As far as the complicity to bargain away Uganda’s interests in the disclosures at the trial in the New York federal court, the warning came from Paulo Muwanga, who served with Museveni on the military commission preceding the Obote 2 reign. Here’s what Muwanga foresaw: “Ugandans are jubilating over the NRM rise to power, although they have no idea of what awaits them. I know President Museveni inside out and I can even tell from his sitting posture or how he blinks his eyes, what he is thinking or plotting. By the time Museveni’s rule ends, the country will have lost all its possessions and national assets, the political class will be divided one against the other and Uganda will be in ruins.”

Janet’s story in her memoir reveals something fundamental about Museveni. This is a man who has managed to surround himself with people, including his wife, who indulge his dishonesty and opportunism in ways that help to expose him as someone without principle. However, they appear unable to see the role that indulgence plays in destroying our country.

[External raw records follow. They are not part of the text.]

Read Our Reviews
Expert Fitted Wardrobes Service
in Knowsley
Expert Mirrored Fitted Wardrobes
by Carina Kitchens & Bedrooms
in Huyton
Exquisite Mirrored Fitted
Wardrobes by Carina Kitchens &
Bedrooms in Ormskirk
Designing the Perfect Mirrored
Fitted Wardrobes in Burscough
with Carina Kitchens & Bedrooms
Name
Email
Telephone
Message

Be that as it may, their recollections prove that Museveni’s selfish character can be traced to his childhood. Turning the blame for his corrupt ways onto his father is in line with Mzee Byanyima’s and Museveni’s own wife Janet’s assessment that this is someone ready to blame others, even lie, in order “to save face.”

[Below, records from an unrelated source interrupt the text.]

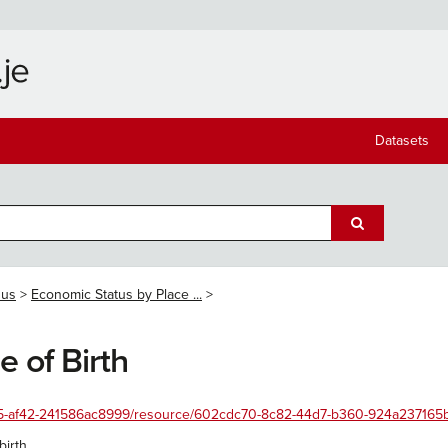
Datasets
sus
Economic Status by Place ...
 of Birth
455-af42-241586ac8999/resource/602cdc70-8c82-44d7-b360-924a237165b3/
irth.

Something rather ironical explains Museveni’s success despite his exemplary dishonesty and opportunism. Among the people he has somehow managed to surround himself with are those who, unlike himself, were known to be honest and selfless (Eriya Kategaya, Noble Mayombo, Aronda Nyakairima, and of late Kale Kayihura) who have sacfificed their own wellbeing in fierce loyalty to him. It’s their sacrifices that have allowed those who share Museveni’s greed (his brother Caleb Akandwanaho, aka Salim Saleh, his brother-in-law and long-serving foreign minister Sam Kuteesa, the equally long-serving Maj Gen and justice and constitutional affairs minister Kahinda Otafiire, and the like) to thrive so long, besides “Exhibit 1510” and to continue to loot our country.